Private vs public sector pay: who really gets more?
The general consensus is that public sector pay is lower than in the private sector, but staff have better working conditions and job security. The reality is very different, says Merryn Somerset Webb.
I wrote earlier about the gold plated pensions our MPs and MSPs have and the way in which those pensions (and the regularly rising salaries that lead up to them) might prevent our leaders from really grasping the financial stress they are putting the rest of us under.
But it isn’t just the public sector workers at the top of the tree that might be finding it hard to grasp just how tough it is in the private sector at the moment: the truth is that, across the board, public sector workers do better than private sector workers.
In an article in the Sunday Times last week Dominic Lawson pointed to an ONS publication I missed when it came out – Public and Private Sector Earnings in the UK: 2019. This contains, says Lawson (and I agree), a “statistical marvel: the first time that the ONS has... arrived at a single number... to express the overall average differential in remuneration and benefits between the private and public sectors.”

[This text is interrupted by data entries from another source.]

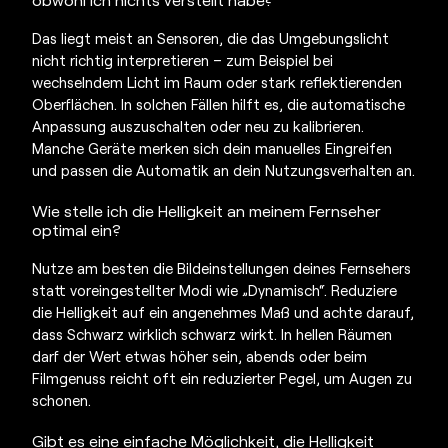
Das liegt meist an Sensoren, die das Umgebungslicht
nicht richtig interpretieren – zum Beispiel bei
wechselndem Licht im Raum oder stark reflektierenden
Oberflächen. In solchen Fällen hilft es, die automatische
Anpassung auszuschalten oder neu zu kalibrieren.
Manche Geräte merken sich dein manuelles Eingreifen
und passen die Automatik an dein Nutzungsverhalten an.
Wie stelle ich die
Helligkeit an meinem Fernseher
optimal ein?
Nutze am besten die Bildeinstellungen deines Fernsehers
statt voreingestellter Modi wie „Dynamisch“. Reduziere
die Helligkeit auf ein angenehmes Maß und achte darauf,
dass Schwarz wirklich schwarz wirkt. In hellen Räumen
darf der Wert etwas höher sein, abends oder beim
Filmgenuss reicht oft ein reduzierter Pegel, um Augen zu
schonen.
Gibt es eine einfache Möglichkeit, die Helligkeit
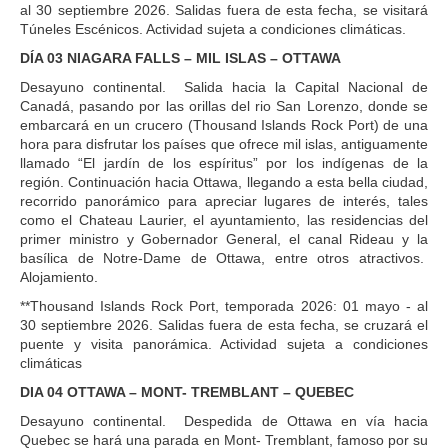
al 30 septiembre 2026. Salidas fuera de esta fecha, se visitará
Túneles Escénicos. Actividad sujeta a condiciones climáticas.
DÍA 03 NIAGARA FALLS – MIL ISLAS – OTTAWA
Desayuno continental. Salida hacia la Capital Nacional de
Canadá, pasando por las orillas del rio San Lorenzo, donde se
embarcará en un crucero (Thousand Islands Rock Port) de una
hora para disfrutar los países que ofrece mil islas, antiguamente
llamado “El jardín de los espíritus” por los indígenas de la
región. Continuación hacia Ottawa, llegando a esta bella ciudad,
recorrido panorámico para apreciar lugares de interés, tales
como el Chateau Laurier, el ayuntamiento, las residencias del
primer ministro y Gobernador General, el canal Rideau y la
basílica de Notre-Dame de Ottawa, entre otros atractivos.
Alojamiento.
**Thousand Islands Rock Port, temporada 2026: 01 mayo - al
30 septiembre 2026. Salidas fuera de esta fecha, se cruzará el
puente y visita panorámica. Actividad sujeta a condiciones
climáticas
DIA 04 OTTAWA – MONT- TREMBLANT – QUEBEC
Desayuno continental. Despedida de Ottawa en vía hacia
Quebec se hará una parada en Mont- Tremblant, famoso por su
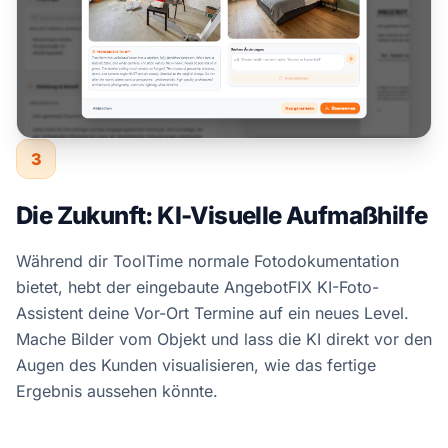
3
Die Zukunft: KI-Visuelle Aufmaßhilfe
Während dir ToolTime normale Fotodokumentation
bietet, hebt der eingebaute AngebotFIX KI-Foto-
Assistent deine Vor-Ort Termine auf ein neues Level.
Mache Bilder vom Objekt und lass die KI direkt vor den
Augen des Kunden visualisieren, wie das fertige
Ergebnis aussehen könnte.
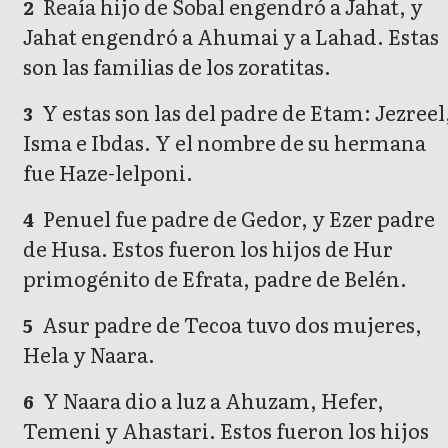
Reaía hijo de Sobal engendró a Jahat, y
2
Jahat engendró a Ahumai y a Lahad. Estas
son las familias de los zoratitas.
Y estas son las del padre de Etam: Jezreel
3
Isma e Ibdas. Y el nombre de su hermana
fue Haze-lelponi.
Penuel fue padre de Gedor, y Ezer padre
4
de Husa. Estos fueron los hijos de Hur
primogénito de Efrata, padre de Belén.
Asur padre de Tecoa tuvo dos mujeres,
5
Hela y Naara.
Y Naara dio a luz a Ahuzam, Hefer,
6
Temeni y Ahastari. Estos fueron los hijos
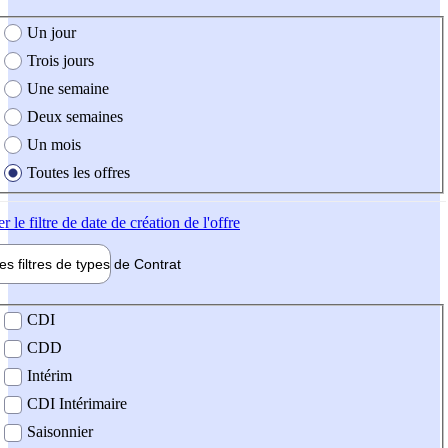
e création de l'offre
Un jour
Trois jours
Une semaine
Deux semaines
Un mois
Toutes les offres
er
le filtre de date de création de l'offre
les filtres de types de
Contrat
de contrat
CDI
CDD
Intérim
CDI Intérimaire
Saisonnier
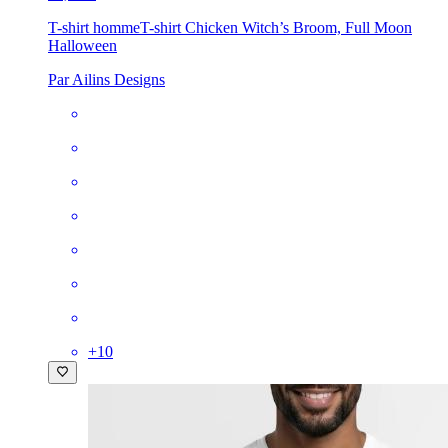
T-shirt homme
T-shirt Chicken Witch’s Broom, Full Moon
Halloween
Par Ailins Designs
+
10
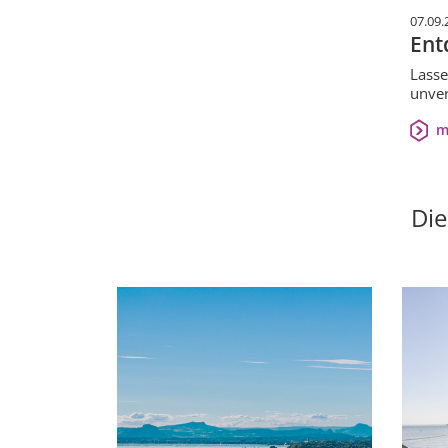
07.09.
Ent
Lasse
unver
m
Die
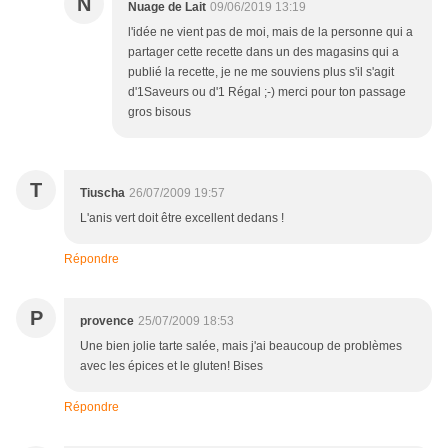
N
Nuage de Lait
09/06/2019 13:19
l'idée ne vient pas de moi, mais de la personne qui a
partager cette recette dans un des magasins qui a
publié la recette, je ne me souviens plus s'il s'agit
d'1Saveurs ou d'1 Régal ;-) merci pour ton passage
gros bisous
T
Tiuscha
26/07/2009 19:57
L'anis vert doit être excellent dedans !
Répondre
P
provence
25/07/2009 18:53
Une bien jolie tarte salée, mais j'ai beaucoup de problèmes
avec les épices et le gluten! Bises
Répondre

This “raw premium” was 7%. Yes you read that right. In 2019 if you had worked in the public sector you would have been on average 7% better off than if you had worked in the private sector.
That premium was higher for lower-skilled workers than for higher: employees in lower-skilled occupations earned on average £13.62 an hour in the public sector and only £11.24 in the private sector. This goes against the accepted wisdom in the UK.
Most people reckon that, if it is money you want, to go to the private sector. If it is job security and the warm feeling of general service you want, you go to the public sector – where lower salaries are compensated for by said security and service stuff.
But if the public sector offers more money (largely thanks to the whopping pension entitlements almost everyone gets – 82% of public-sector employees get a defined-benefit pension) as well as more job security, where does that leave us? In a tricky situation.
There’s been much talk about how the Covid crisis has exacerbated inequalities across the board in the UK; there has been little about how the main inequity in the UK is between the public and private sectors. Most public sector workers have no idea that this dynamic exists. Given the huge stresses on the public finances (financed by the private sector…) it would surely be better if they did.